Youre only as good as your last film. And the last film pre this merger business was a massive failure.
Is that really true? Also, DC Entertainment is more than its last film; it's more than just films.
If Time Warner fails to merge with AT&T, theyre in financial trouble. When large companies are in financial trouble, they shrink to compensate, even selling profitable arms of the company in the restructure.
I get that, and it's not that I can't see why DC would be on the table. I'm just not sure about the overall assessment being made. I feel like, if Amazon and Netflix were the prime candidates for buyers, that it would be easier to sell off television networks than something as diversified in so many areas like TV, film, books, etc. as DC Entertainment.

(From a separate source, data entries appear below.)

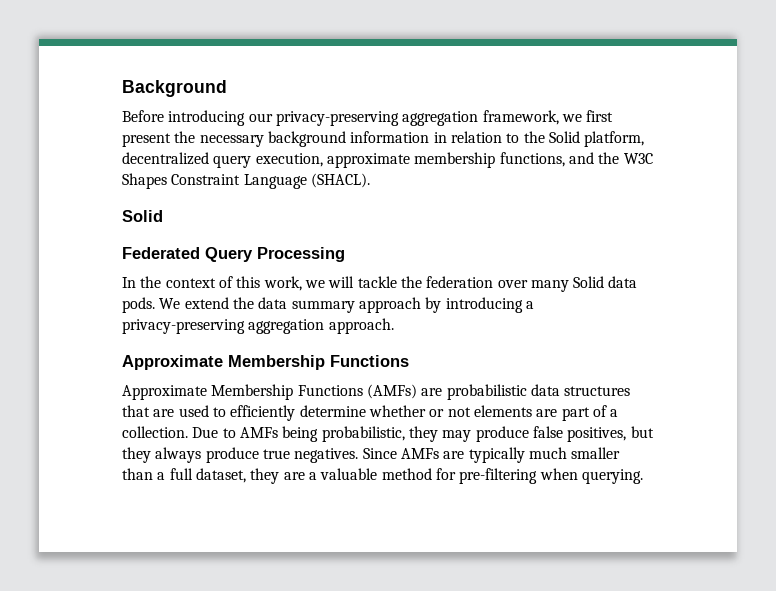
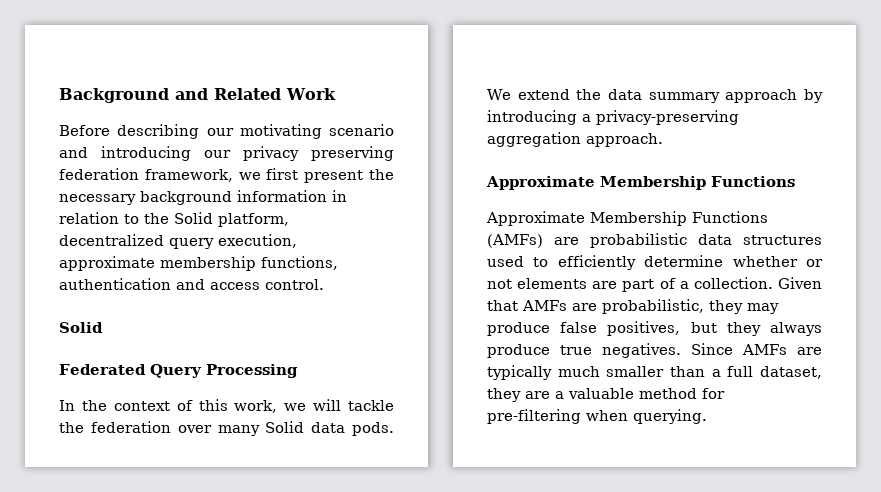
[122,110,479,126] // Before introducing our privacy-preserving aggregation -> [175,88,336,100] [59,124,394,139] [59,146,394,161] [59,168,139,180] and Related Work // Before describing our motivating scenario and introducing our privacy preserving federation
[568,152,653,164] [122,173,370,189] and the W3C Shapes Constraint Language (SHACL). -> [59,278,324,290] authentication and access control.
[122,405,175,417] that are -> (822, 240) none
[192,426,319,442] Due to AMFs being -> [778,277,822,289] [487,300,597,311] Given that AMFs are

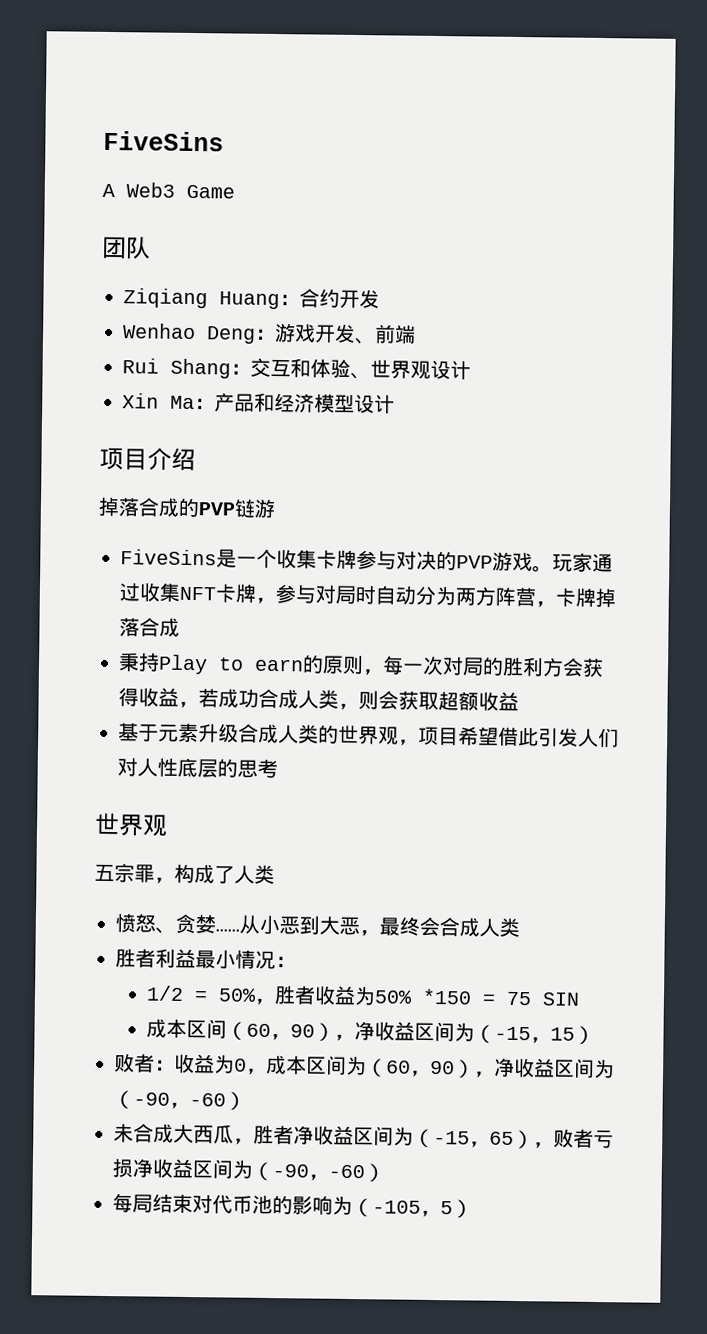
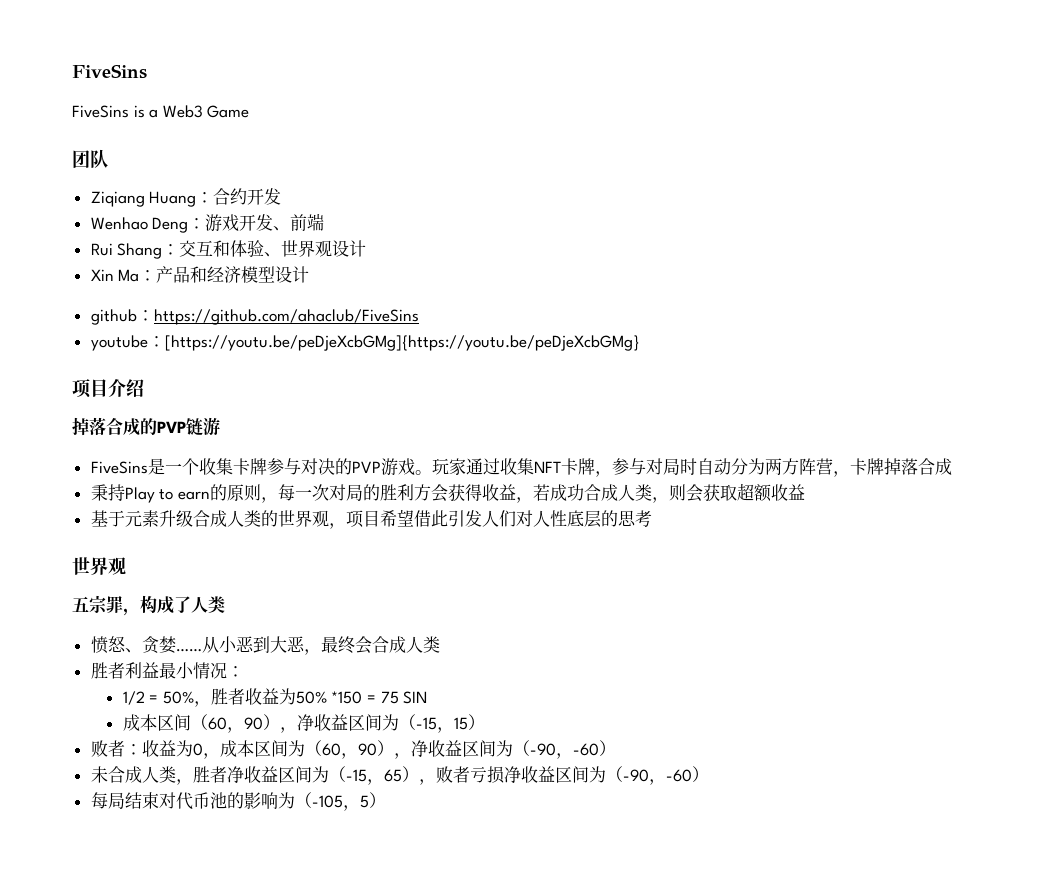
[102,183,115,198] A -> [72,105,159,118] FiveSins is a
(395, 404) none -> [90,309,419,325] [90,335,640,351] // github：https://github.com/ahaclub/FiveSins // youtube：[https://youtu.be/peDjeXcbGMg]{https://youtu.be/peDjeXcbGMg}
[173,1123,234,1144] 大西瓜 -> [141,766,176,783] 人类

DC Entertainments profits are nowhere near big enough to stop it being sold. Its relatively tiny in the grand scheme of things, and easy to jettison if necessary. This is the most important point to remember.
What are DC Entertainment's profits as a whole? How are they compared to other aspects of Time Warner? What other options would there be?
Id imagine Amazon would retain shows that performed well, and scupper those that dont. Theyd probably seek to bring it all in house though, as much as possible.
So, since most of the CW is comprised of DCTV shows, would they fill their schedule with new, risky shows and potentially go under as a network in its entirety?